● **Web interface edit records**:
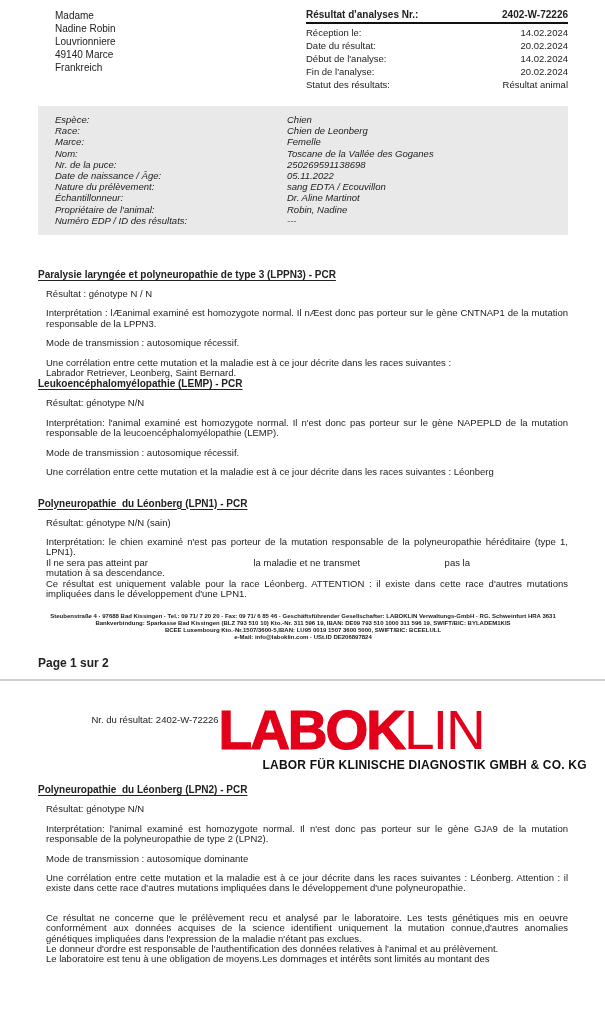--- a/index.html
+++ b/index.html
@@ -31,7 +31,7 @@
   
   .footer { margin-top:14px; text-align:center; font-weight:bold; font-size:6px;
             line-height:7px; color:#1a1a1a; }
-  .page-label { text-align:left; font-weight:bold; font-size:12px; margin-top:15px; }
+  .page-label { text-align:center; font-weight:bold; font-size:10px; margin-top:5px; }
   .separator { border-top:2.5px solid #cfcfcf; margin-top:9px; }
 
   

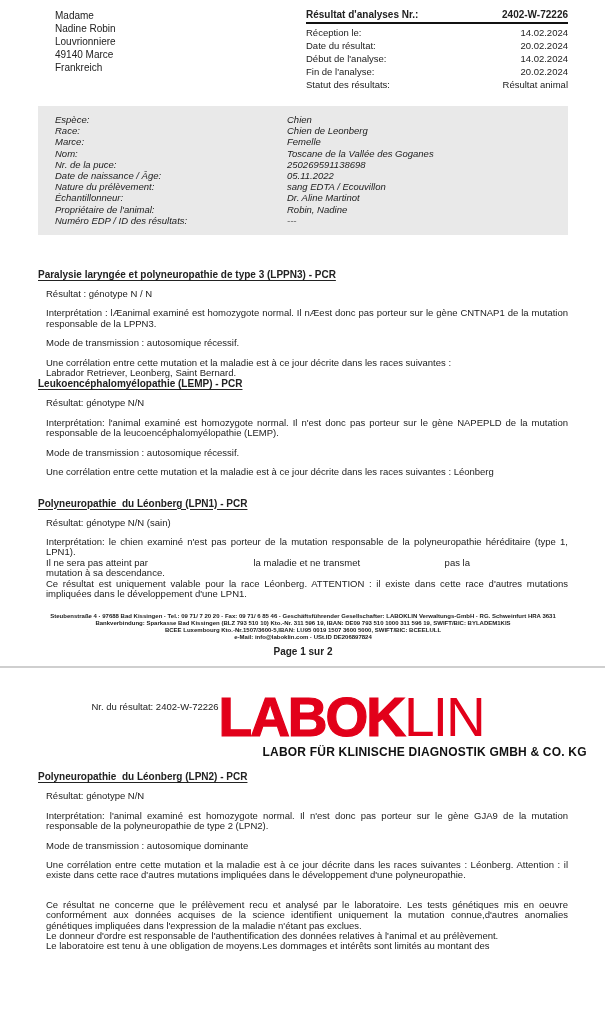--- a/index.html
+++ b/index.html
@@ -35,7 +35,7 @@
   .separator { border-top:2.5px solid #cfcfcf; margin-top:9px; }
 
   
-  .p2-head { display:flex; justify-content:center; align-items:flex-start; margin-top:24px; }
+  .p2-head { display:flex; justify-content:flex-start; align-items:flex-start; margin-top:24px; }
   .result-nr { margin-left:27px; margin-top:9px; font-size:9.5px; }
   .logo { width:323px; }
   .logo-word { color:#e2001a; font-size:55px; line-height:50px; letter-spacing:-2px;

● **Required work**: Which lines in the data above contain "size"? Show each one.

● **Answer space**:
   .footer { margin-top:14px; text-align:center; font-weight:bold; font-size:6px;
-  .page-label { text-align:left; font-weight:bold; font-size:12px; margin-top:15px; }
+  .page-label { text-align:center; font-weight:bold; font-size:10px; margin-top:5px; }
   .result-nr { margin-left:27px; margin-top:9px; font-size:9.5px; }
   .logo-word { color:#e2001a; font-size:55px; line-height:50px; letter-spacing:-2px;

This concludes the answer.